*Given request*. Put every line of the items below into a Markdown table with two columns, Row and Line. Number the rows and leave out blank lines.

*Given data*.
══════════

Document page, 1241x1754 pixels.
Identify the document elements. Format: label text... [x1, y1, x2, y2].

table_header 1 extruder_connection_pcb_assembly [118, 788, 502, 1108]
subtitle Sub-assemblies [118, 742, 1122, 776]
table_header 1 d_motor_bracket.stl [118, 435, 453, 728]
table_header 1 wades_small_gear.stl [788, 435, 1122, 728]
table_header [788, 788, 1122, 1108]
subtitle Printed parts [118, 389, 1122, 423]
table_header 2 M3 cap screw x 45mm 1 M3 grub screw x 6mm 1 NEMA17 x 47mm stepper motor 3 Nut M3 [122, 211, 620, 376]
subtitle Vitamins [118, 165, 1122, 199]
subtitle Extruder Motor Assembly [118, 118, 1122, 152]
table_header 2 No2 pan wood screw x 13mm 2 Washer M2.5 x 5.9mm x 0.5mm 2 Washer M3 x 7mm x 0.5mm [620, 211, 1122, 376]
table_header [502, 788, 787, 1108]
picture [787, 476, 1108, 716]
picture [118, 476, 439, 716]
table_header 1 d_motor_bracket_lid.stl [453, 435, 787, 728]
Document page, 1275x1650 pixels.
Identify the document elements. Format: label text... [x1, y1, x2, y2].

══════════

*Correct response*.
| Row | Line |
|---|---|
| 1 | Document page, 1241x1754 pixels. |
| 2 | Identify the document elements. Format: label text... [x1, y1, x2, y2]. |
| 3 | table_header 1 extruder_connection_pcb_assembly [118, 788, 502, 1108] |
| 4 | subtitle Sub-assemblies [118, 742, 1122, 776] |
| 5 | table_header 1 d_motor_bracket.stl [118, 435, 453, 728] |
| 6 | table_header 1 wades_small_gear.stl [788, 435, 1122, 728] |
| 7 | table_header [788, 788, 1122, 1108] |
| 8 | subtitle Printed parts [118, 389, 1122, 423] |
| 9 | table_header 2 M3 cap screw x 45mm 1 M3 grub screw x 6mm 1 NEMA17 x 47mm stepper motor 3 Nut M3 [122, 211, 620, 376] |
| 10 | subtitle Vitamins [118, 165, 1122, 199] |
| 11 | subtitle Extruder Motor Assembly [118, 118, 1122, 152] |
| 12 | table_header 2 No2 pan wood screw x 13mm 2 Washer M2.5 x 5.9mm x 0.5mm 2 Washer M3 x 7mm x 0.5mm [620, 211, 1122, 376] |
| 13 | table_header [502, 788, 787, 1108] |
| 14 | picture [787, 476, 1108, 716] |
| 15 | picture [118, 476, 439, 716] |
| 16 | table_header 1 d_motor_bracket_lid.stl [453, 435, 787, 728] |
| 17 | Document page, 1275x1650 pixels. |
| 18 | Identify the document elements. Format: label text... [x1, y1, x2, y2]. |